(Collected data)
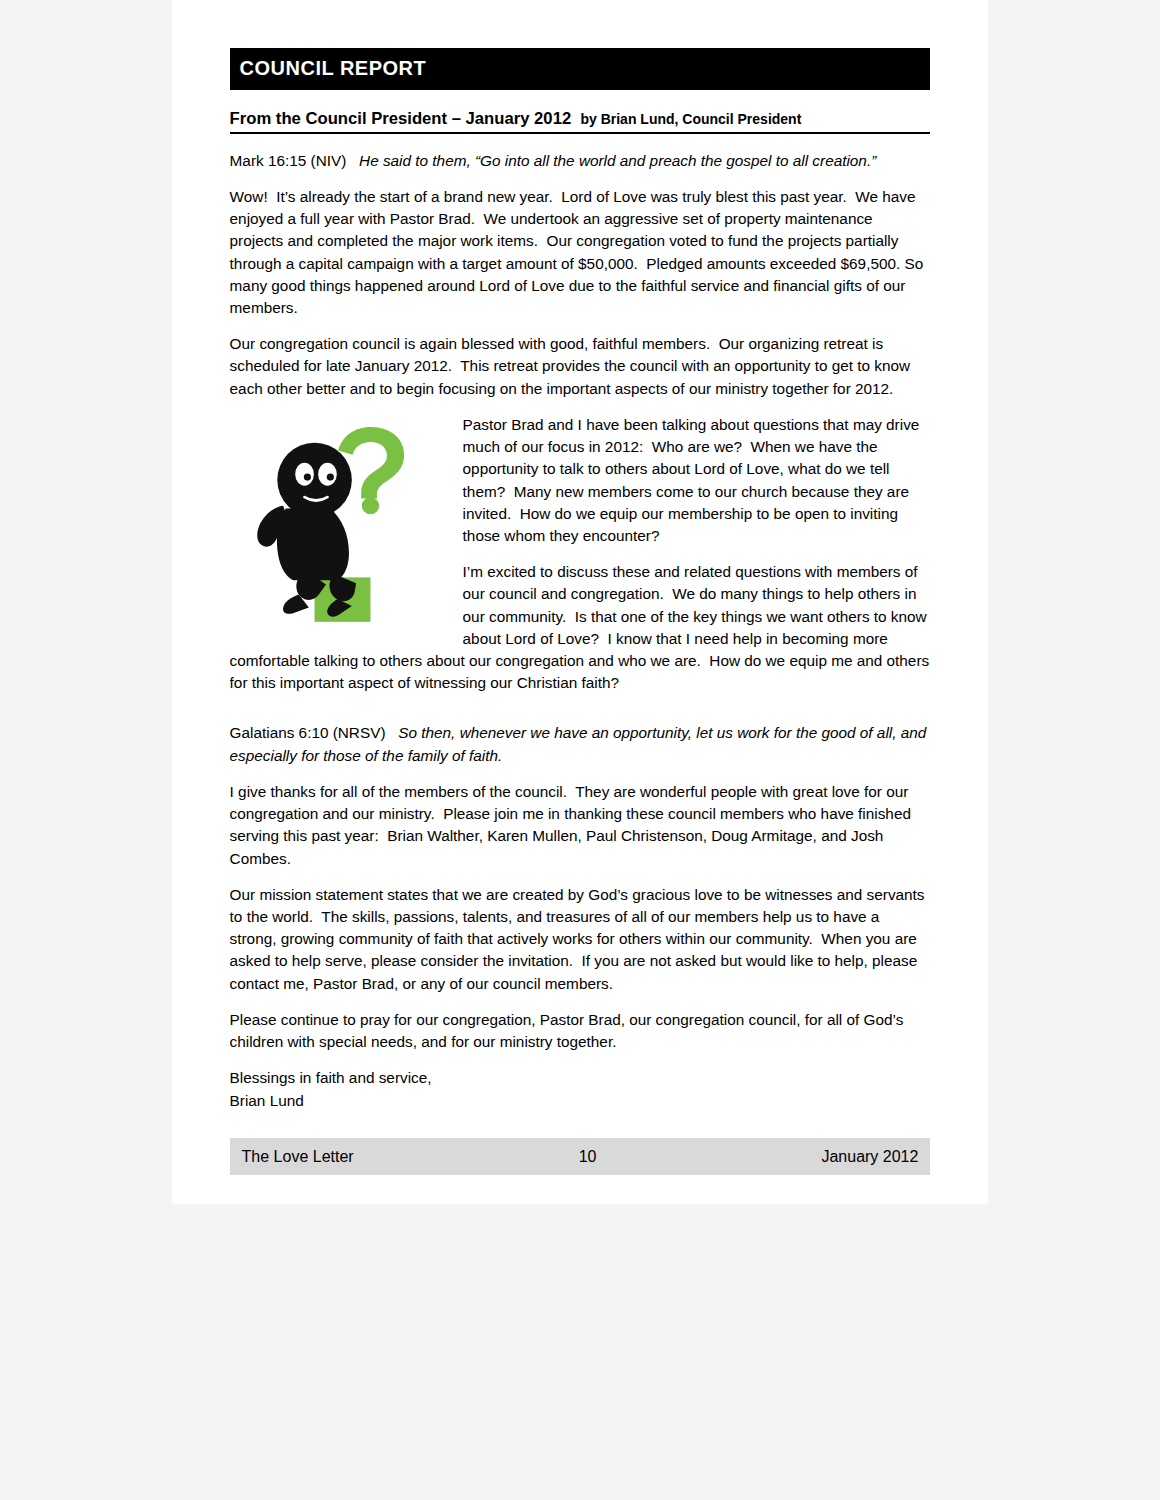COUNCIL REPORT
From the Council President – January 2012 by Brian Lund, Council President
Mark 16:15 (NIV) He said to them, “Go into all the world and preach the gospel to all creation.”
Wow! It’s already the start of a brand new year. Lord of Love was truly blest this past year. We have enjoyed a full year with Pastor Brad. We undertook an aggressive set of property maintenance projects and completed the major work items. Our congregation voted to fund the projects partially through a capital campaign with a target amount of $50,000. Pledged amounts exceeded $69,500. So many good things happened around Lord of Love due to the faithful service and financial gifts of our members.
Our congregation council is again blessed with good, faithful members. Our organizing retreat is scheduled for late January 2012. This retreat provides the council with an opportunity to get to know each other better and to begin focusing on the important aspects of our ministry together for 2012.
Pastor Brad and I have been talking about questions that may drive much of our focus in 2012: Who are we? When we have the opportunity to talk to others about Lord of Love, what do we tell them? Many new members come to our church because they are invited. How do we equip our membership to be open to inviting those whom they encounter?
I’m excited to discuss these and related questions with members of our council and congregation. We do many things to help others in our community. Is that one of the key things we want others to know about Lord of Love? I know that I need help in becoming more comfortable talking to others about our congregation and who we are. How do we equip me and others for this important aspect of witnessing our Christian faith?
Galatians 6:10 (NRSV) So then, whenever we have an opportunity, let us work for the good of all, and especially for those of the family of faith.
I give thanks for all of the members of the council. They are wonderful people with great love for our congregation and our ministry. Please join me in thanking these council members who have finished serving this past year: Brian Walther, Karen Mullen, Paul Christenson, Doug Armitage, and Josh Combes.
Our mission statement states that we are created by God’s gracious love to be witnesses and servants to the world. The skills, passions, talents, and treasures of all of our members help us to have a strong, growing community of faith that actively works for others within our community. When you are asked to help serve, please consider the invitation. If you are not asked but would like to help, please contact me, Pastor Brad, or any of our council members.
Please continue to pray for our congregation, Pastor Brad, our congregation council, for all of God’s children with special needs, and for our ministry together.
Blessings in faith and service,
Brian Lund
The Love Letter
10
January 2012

• [What you are asked to do]: In the lines above, spot each one that contains the word "service" and copy it.

• [Solution below]:
Wow! It’s already the start of a brand new year. Lord of Love was truly blest this past year. We have enjoyed a full year with Pastor Brad. We undertook an aggressive set of property maintenance projects and completed the major work items. Our congregation voted to fund the projects partially through a capital campaign with a target amount of $50,000. Pledged amounts exceeded $69,500. So many good things happened around Lord of Love due to the faithful service and financial gifts of our members.
Blessings in faith and service,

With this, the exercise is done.